═════ Recorded information

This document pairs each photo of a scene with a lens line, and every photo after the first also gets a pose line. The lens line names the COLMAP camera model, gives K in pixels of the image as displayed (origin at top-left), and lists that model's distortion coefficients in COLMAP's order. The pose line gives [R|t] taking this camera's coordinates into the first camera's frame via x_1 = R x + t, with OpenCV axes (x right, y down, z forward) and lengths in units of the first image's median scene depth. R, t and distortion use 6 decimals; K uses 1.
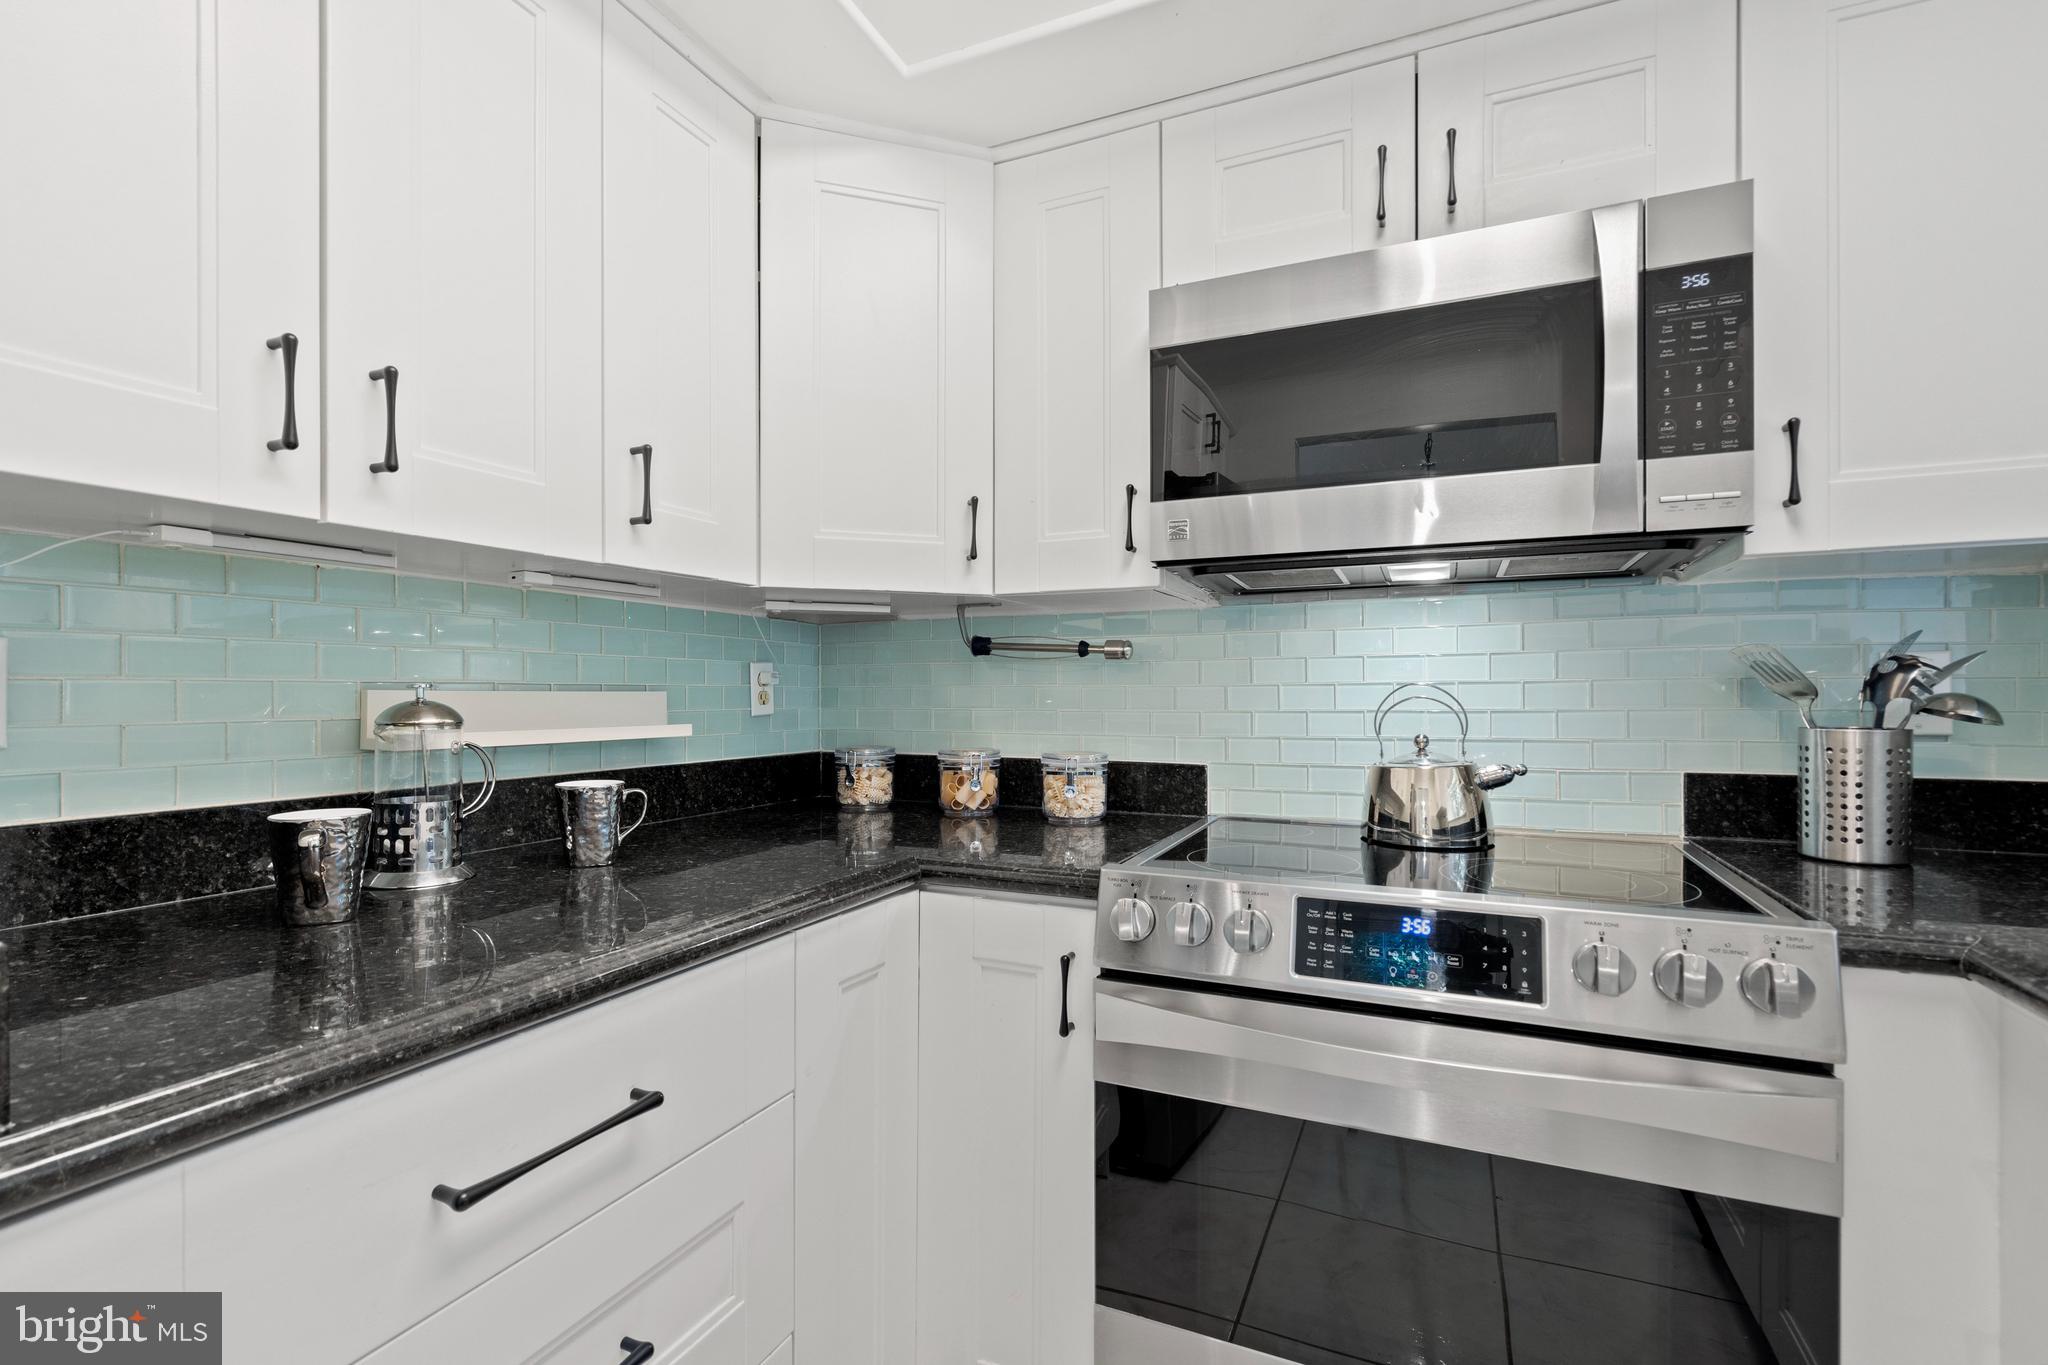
lens RADIAL K [[940.2, 0, 1008.5], [0, 940.2, 692.2], [0, 0, 1]] dist [-0.004459, 0.002388]
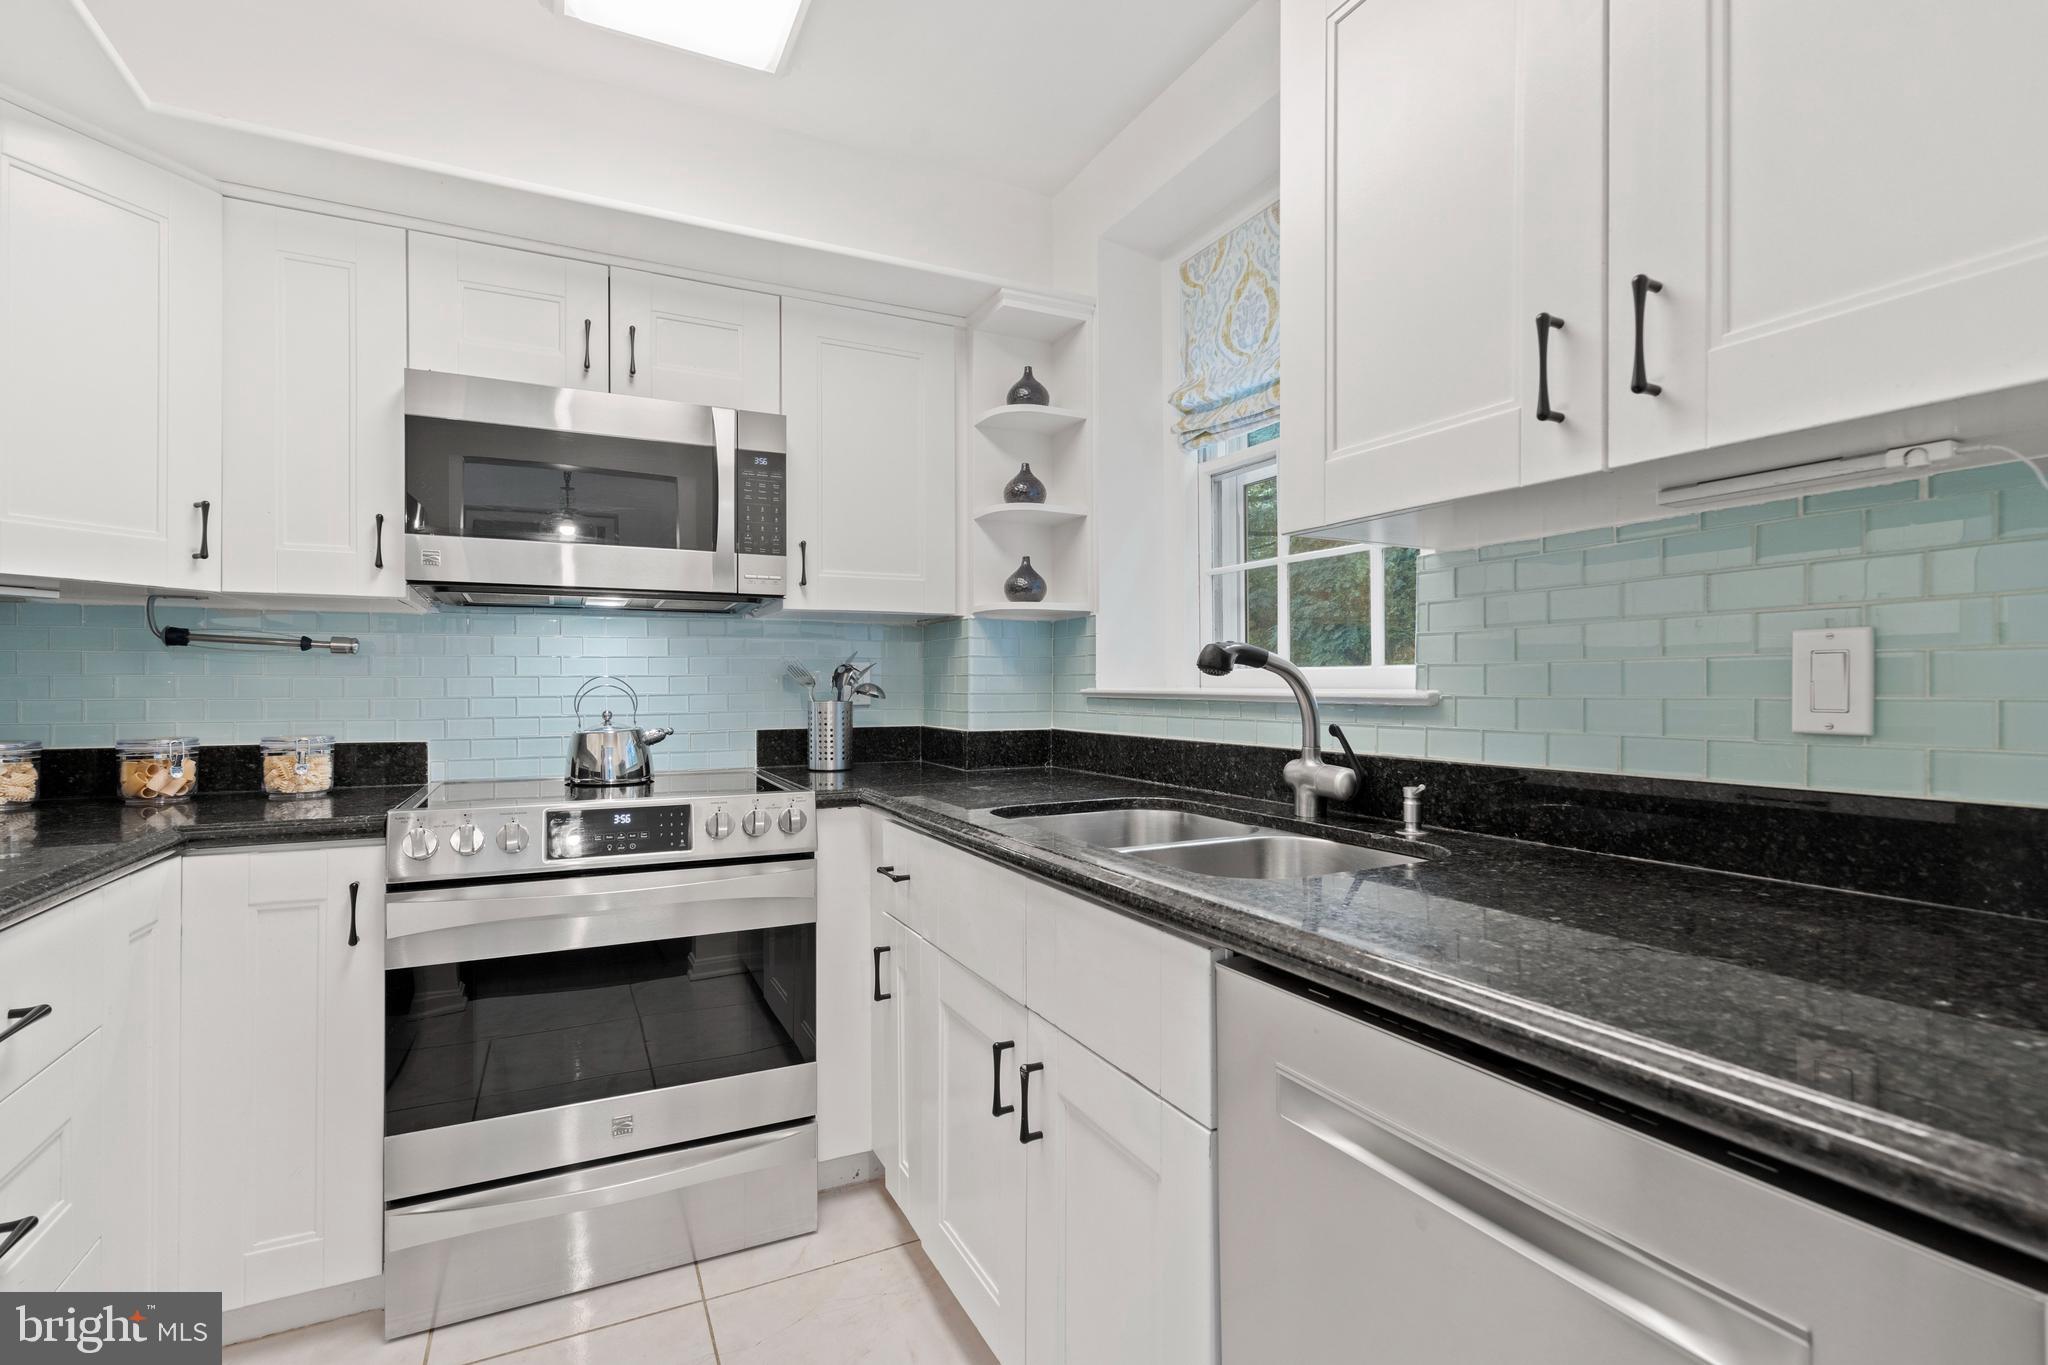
lens RADIAL K [[940.2, 0, 1011.9], [0, 940.2, 685.8], [0, 0, 1]] dist [-0.004459, 0.002388]
pose [[0.630552, 0.001705, 0.776145, -0.340934], [0.001690, 0.999992, -0.003570, 0.013195], [-0.776145, 0.003563, 0.630544, -0.477134]]
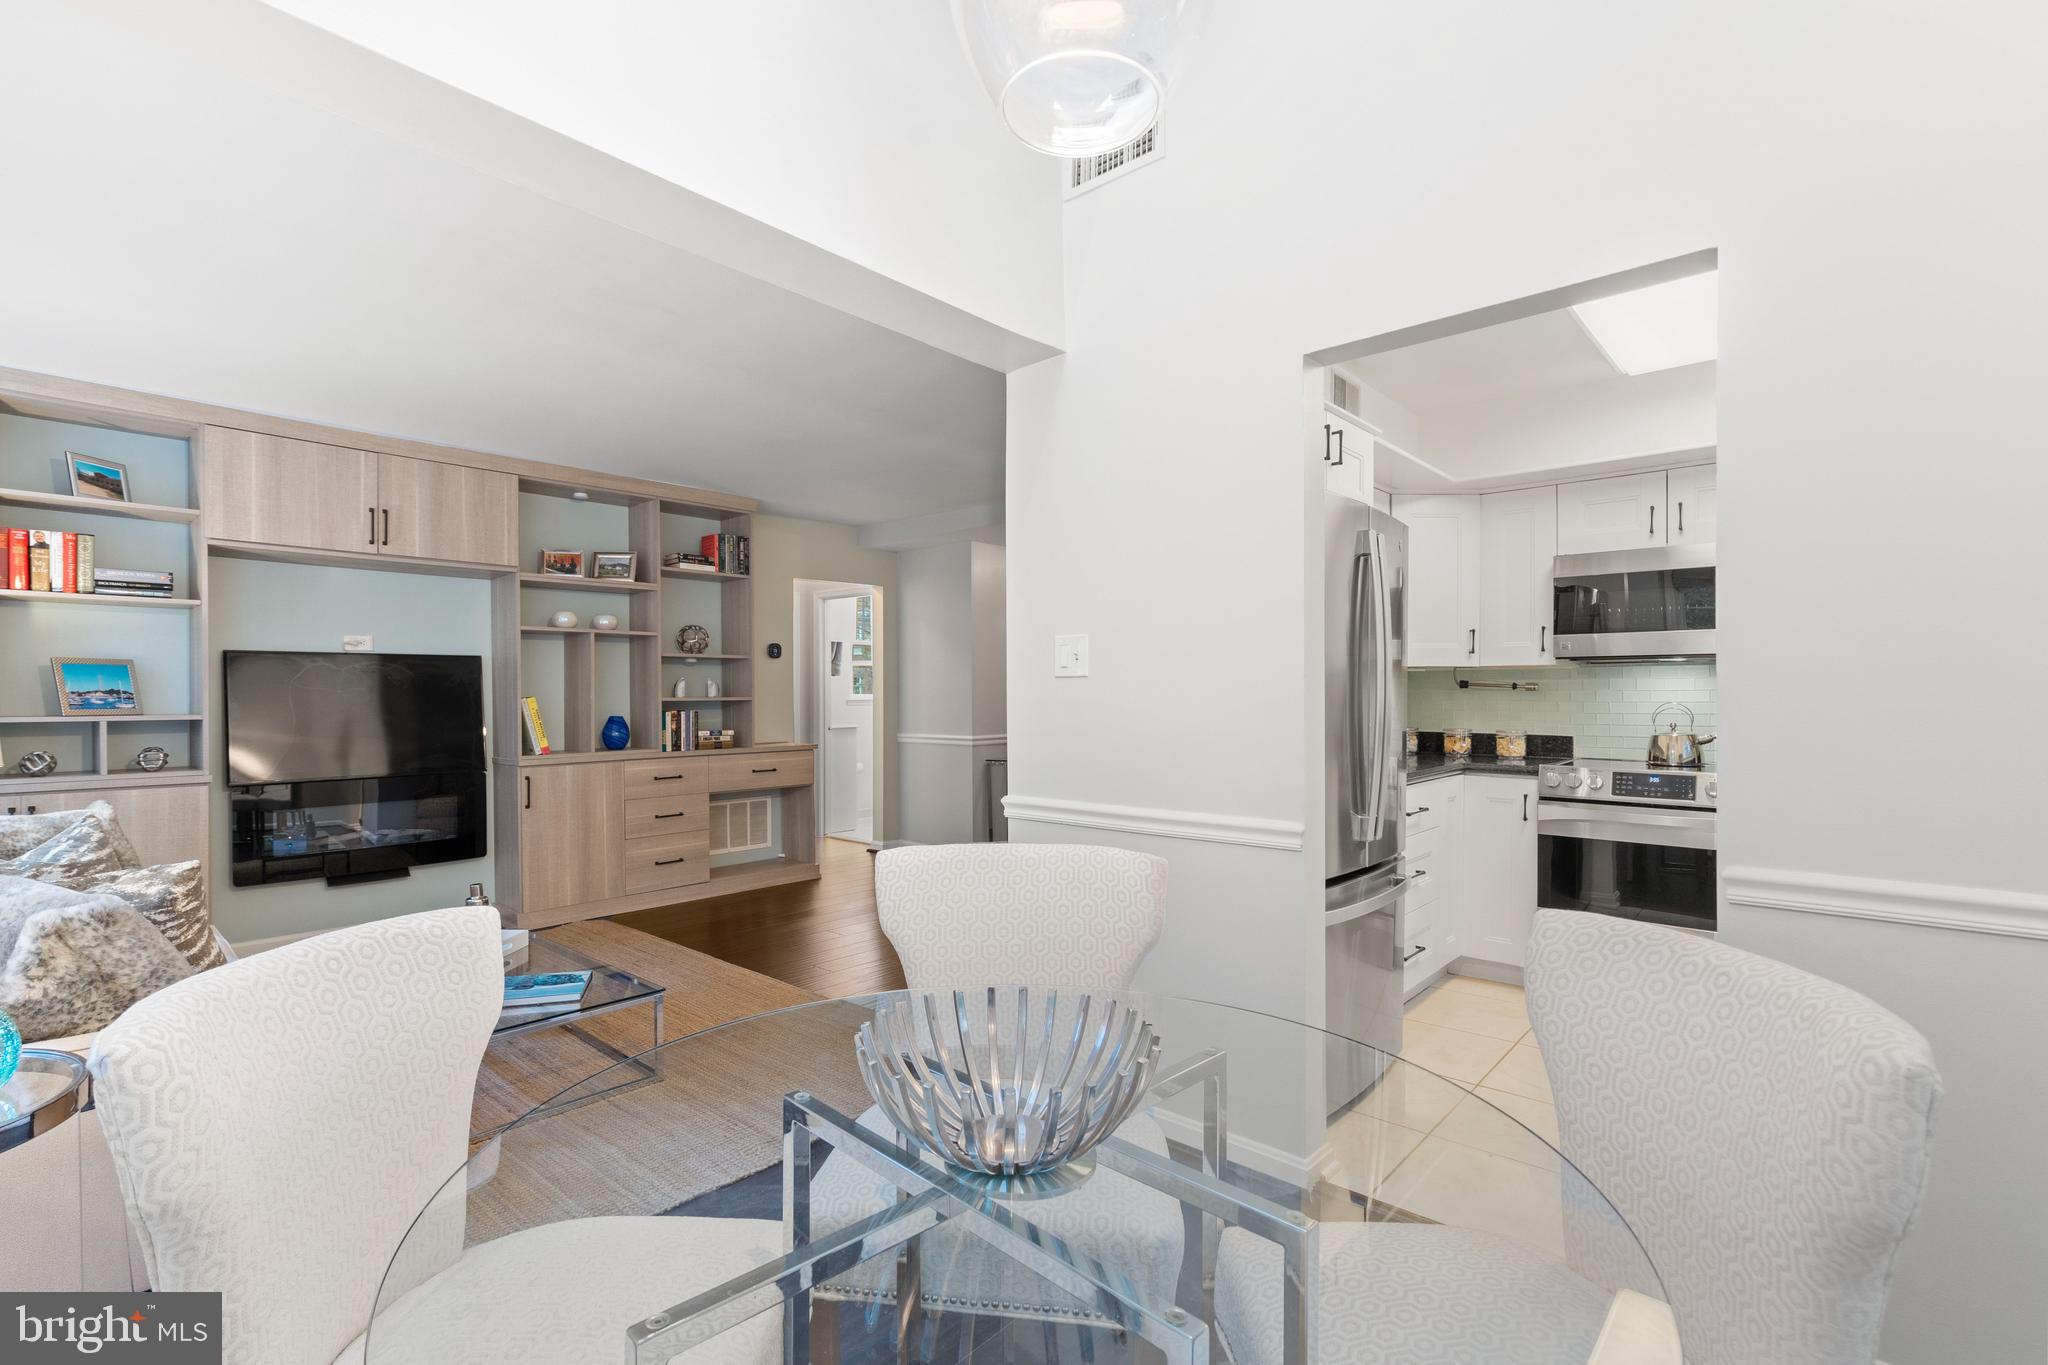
lens RADIAL K [[940.2, 0, 1003.8], [0, 940.2, 690.6], [0, 0, 1]] dist [-0.004459, 0.002388]
pose [[0.953502, 0.001319, -0.301385, -0.572583], [-0.001694, 0.999998, -0.000980, -0.040943], [0.301383, 0.001445, 0.953502, -2.165088]]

══════════

Work item: Give the records above again in full and exactly, but exclude every picture.

Written solution:
This document pairs each photo of a scene with a lens line, and every photo after the first also gets a pose line. The lens line names the COLMAP camera model, gives K in pixels of the image as displayed (origin at top-left), and lists that model's distortion coefficients in COLMAP's order. The pose line gives [R|t] taking this camera's coordinates into the first camera's frame via x_1 = R x + t, with OpenCV axes (x right, y down, z forward) and lengths in units of the first image's median scene depth. R, t and distortion use 6 decimals; K uses 1.
lens RADIAL K [[940.2, 0, 1008.5], [0, 940.2, 692.2], [0, 0, 1]] dist [-0.004459, 0.002388]
lens RADIAL K [[940.2, 0, 1011.9], [0, 940.2, 685.8], [0, 0, 1]] dist [-0.004459, 0.002388]
pose [[0.630552, 0.001705, 0.776145, -0.340934], [0.001690, 0.999992, -0.003570, 0.013195], [-0.776145, 0.003563, 0.630544, -0.477134]]
lens RADIAL K [[940.2, 0, 1003.8], [0, 940.2, 690.6], [0, 0, 1]] dist [-0.004459, 0.002388]
pose [[0.953502, 0.001319, -0.301385, -0.572583], [-0.001694, 0.999998, -0.000980, -0.040943], [0.301383, 0.001445, 0.953502, -2.165088]]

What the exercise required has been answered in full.